Risvegliatosi, si ritirò nel deserto
dove, di nuovo in spirito, fu condotto questa volta a Gerusalemme.
Il Cristo stesso avrebbe ordinato al re
di abdicare in favore di "Lalibelà". Questi, una volta
eletto col suo vero nome, Ghebrè Meskal (Servo della Croce), avrebbe
condotto una vita più severa di prima e avviato l'edificazione delle
chiese.
Sembra che di notte, mentre gli
intagliatori di pietre erano intenti a dormire, gli angeli
continuassero il loro lavoro, tanto che in ventiquattr'anni l'opera
monumentale venne ultimata. Il re "Lalibelà" è oggi
considerato santo dalla Chiesa ortodossa etiope. Dopo quarant'anni di
regno si ritirò dandosi all'eremitaggio.
Le chiese monolitiche, situate
sull'altopiano del Semien a 2500 metri sul quale svettano montagne
maestose come il Ras Dashan di 4549 metri, sono divise fra loro (5 da
una parte e 6 dall'altra) da un fiume artificiale scavato nella
roccia chiamato "Giordano",
proprio come quello che attraversa Gerusalemme. Ecco un interessante video su Lalibelà:
Tutto in questa città santa ricorda la Terra in cui ha vissuto Gesù: c'è la chiesa che celebra la Resurrezione di Cristo, Bete* Medhane Alem, dove viene conservato il gran Meskal, la croce ritenuta miracolosa che riluce in tutta la sua bellezza. La casa di Maria (Bete Maryam), la tomba di Adamo, il Monte degli Olivi e perfino il Golgota.
* (Bete:
termine che deriva da Beit El, ossia Casa di Dio).
Poi c'è Bete Gyiorgis (dedicata a San
Giorgio) la più bella: un tempio con pianta a croce greca, in
perfetta solitudine. Attorno alla chiesa, che sprofonda per quasi tredici metri nella roccia, si apre un oscuro labirinto di cunicoli, tunnel e
grotte che collegano fra loro le sacre strutture.
I passaggi sotterranei sono
completamente bui dove non è permessa alcuna forma di illuminazione; bisogna appoggiare la mano al muro e procedere fino a che la luce, prima fievole e poi sempre più accesa e vibrante, non abbacina...
così si esce allo scoperto per trovarsi in un altro posto, in un
tempio tutto nuovo del medesimo complesso.
Questi corridoi, oltre che per
spostarsi, hanno una funzione e un significato nascosto:
rappresentano il percorso dall'inferno al paradiso, la strada che il
fedele deve compiere per purificarsi e passare dall'Oscurità alla
Luce della Conoscenza e della Salvezza spirituale.

DATI FORNITI
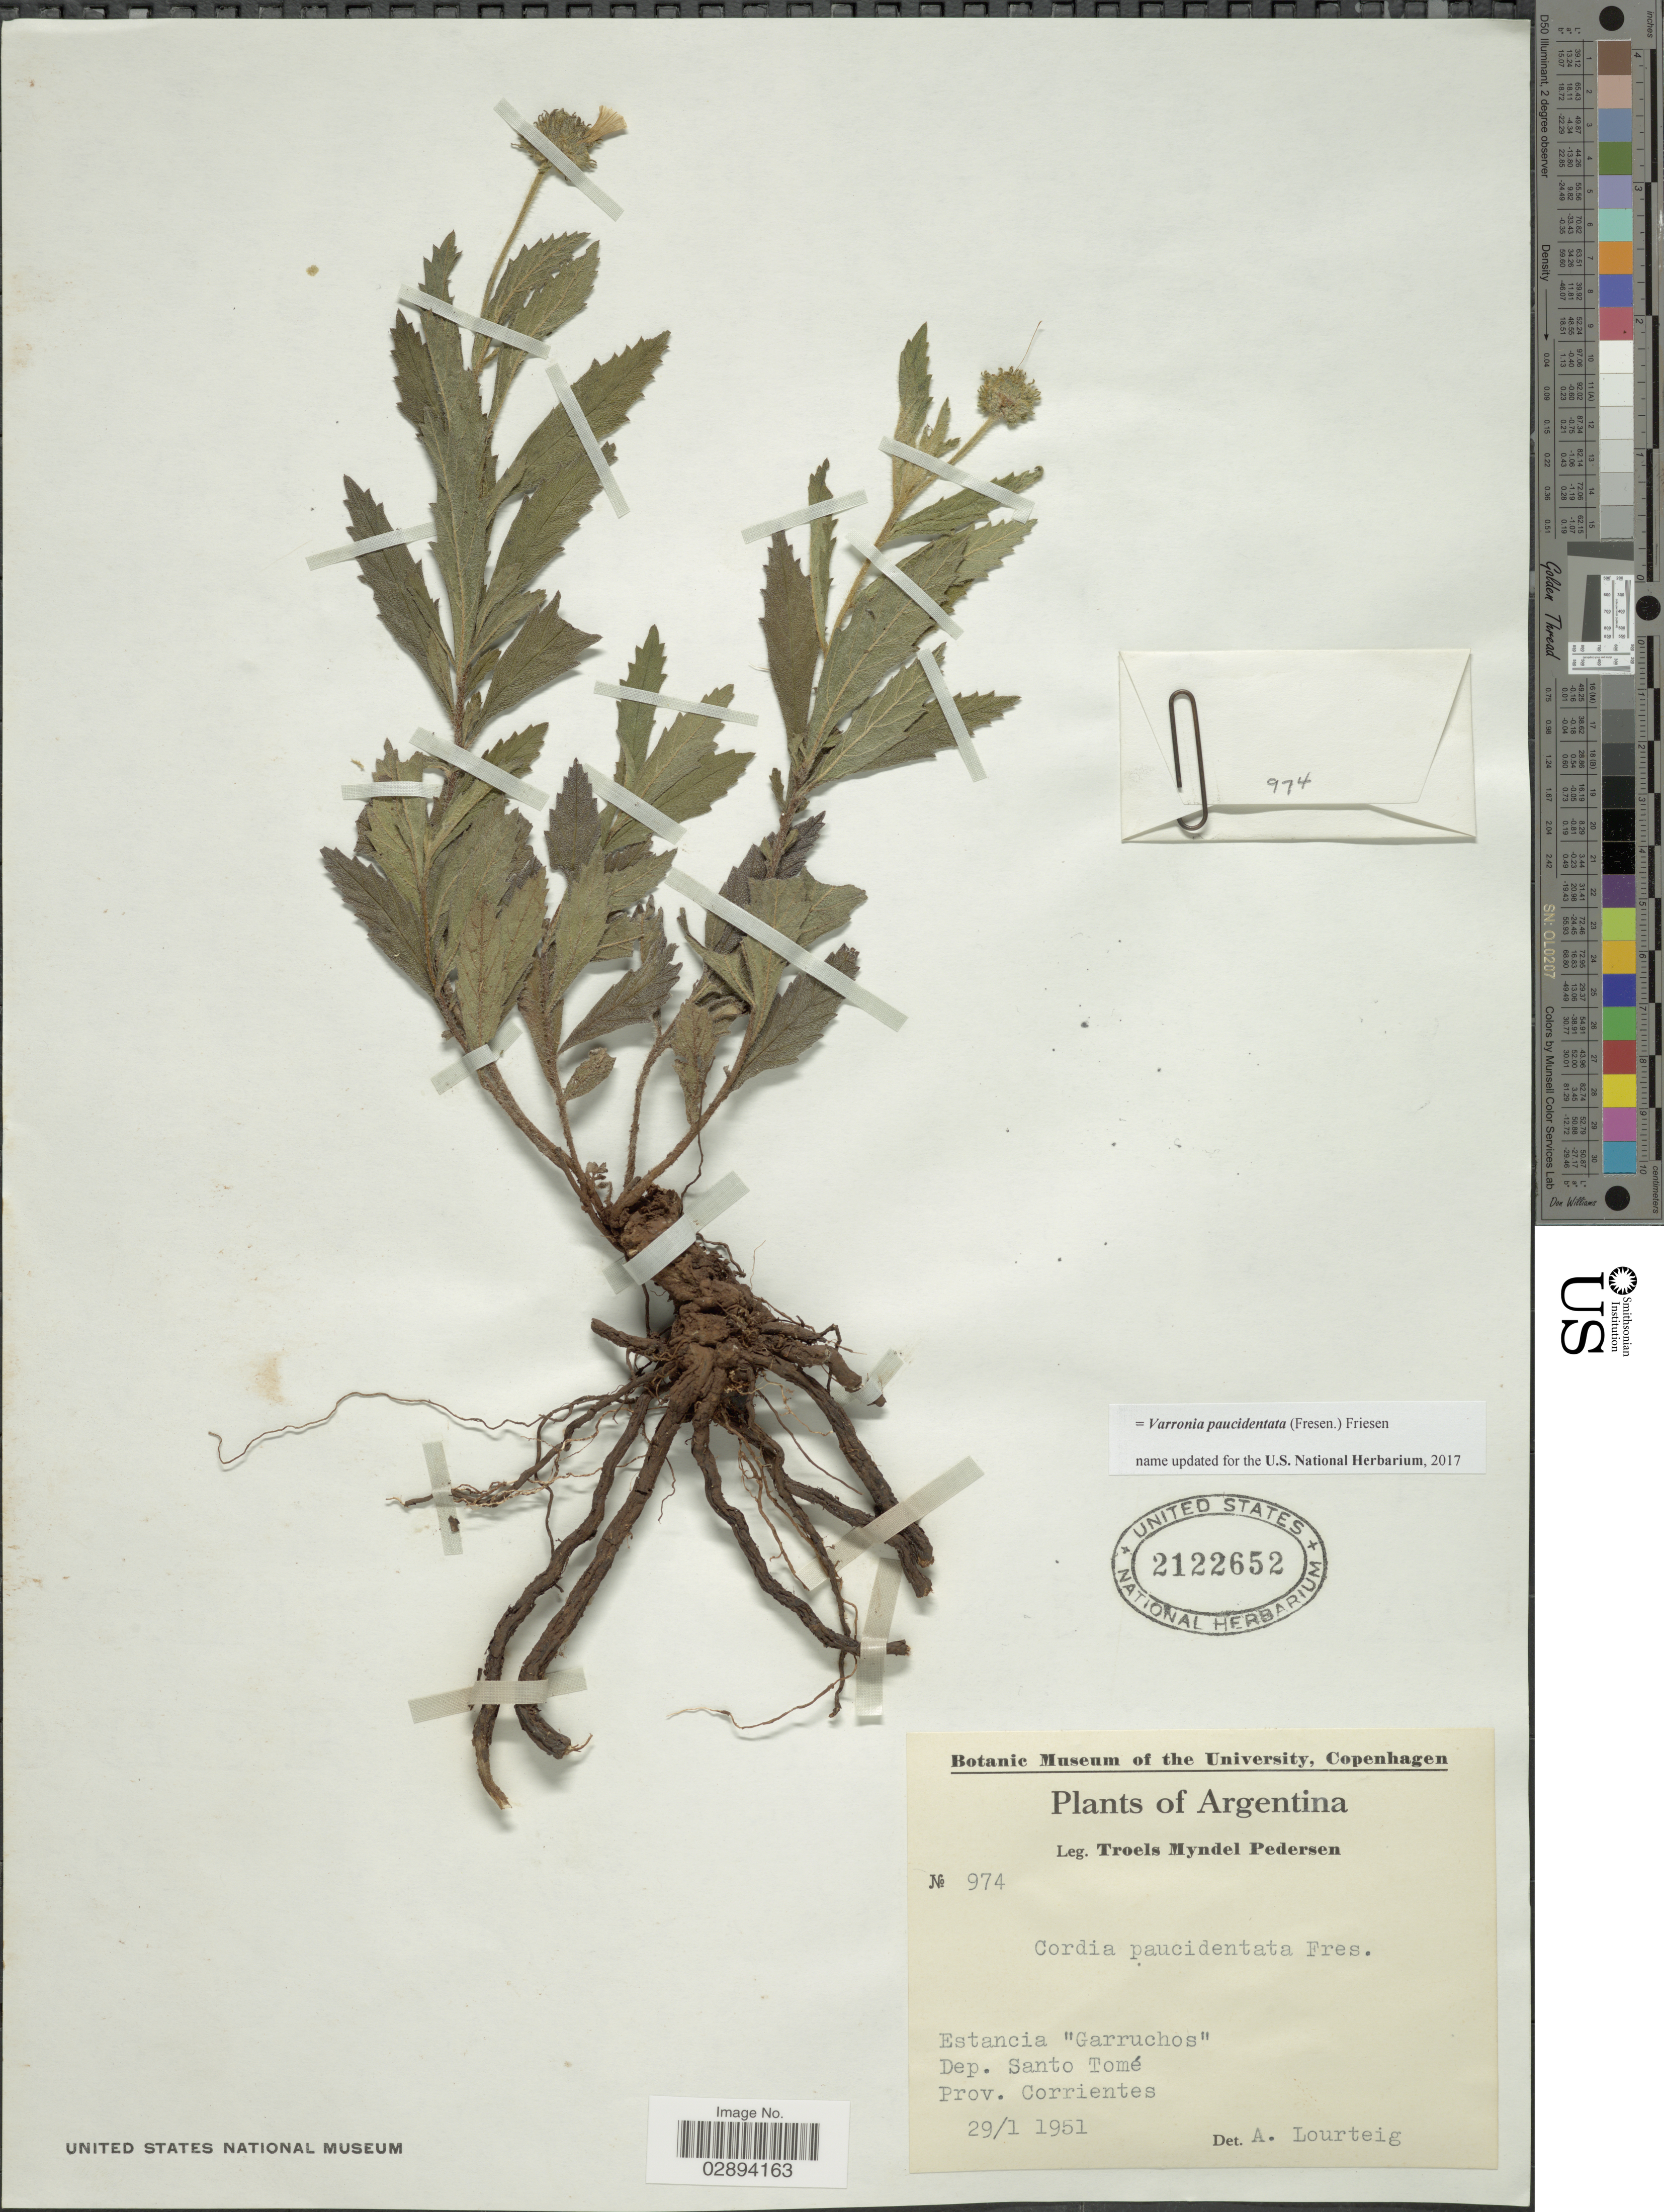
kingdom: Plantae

DA FARE
**a)** Secondo il brano su Lalibelà, per quanti metri la chiesa di Bete Gyiorgis sprofonda nella roccia?
**b)** Prosegui il brano sulle chiese di Lalibelà a partire dalla sua ultima frase.
L'elenco è materiale a sé, distinto dal brano.

LE RISPOSTE
**a)** Per quasi tredici metri.

**b)**
La grande ricorrenza di Lalibelà è il
19/1, in cui la chiesa etiope celebra il "Timkat",
l'epifania che commemora il battesimo di Gesù nel fiume Giordano.
Migliaia di fedeli vestiti di bianco prendono parte alla festa e
partecipano al battesimo collettivo, tra i monumenti rossastri e i
canti liturgici di tutto il clero riunito.
Dai Sancta Sanctorum di ogni chiesa escono in processione le "Talbot", copie delle Tavole Sacre dei Dieci Comandamenti, i cui originali sarebbero conservati nell'Arca
dell'Alleanza ad Axum (sempre che sia ancora là e non sia stata
trafugata come da link apposto sulla nota sopra contrassegnata da asterisco).
Una processione accompagna allora il
viaggio rituale delle "Talbot", protette da tessuti damascati per
sottrarle alla dissacrazione degli sguardi profani e portate sulla
testa dai monaci copti che, sotto preziosi e variopinti ombrelli
destinati a convogliare le energie celesti su loro e sui presenti,
avanzano tra canti e balli ritmati da tamburi, corni e sistri.
Raggiunta l'acqua (nel caso di Lalibelà si tratta di una grande vasca a forma di croce) tra profumi d'incensi e litanie, essa viene benedetta, mentre i fedeli si preparano ad una veglia di preghiera che dura tutta la notte.
Foto di Giovanna Corti - Timkat - Benedizione dell'acqua. |
I pellegrini si accampano sotto le tende o in
maggior parte sotto il cielo stellato.
Foto di Giovanna Corti - Timkat - Veglia notturna a Lalibelà. |
All'alba, avviene l'aspersione rituale pubblica con l'acqua santa che "spartanamente" viene spruzzata sull'immensa folla con canne o addirittura con secchi. L'indomani, festa di San Michele Arcangelo, le "Talbot" tornano alle singole dimore nella roccia.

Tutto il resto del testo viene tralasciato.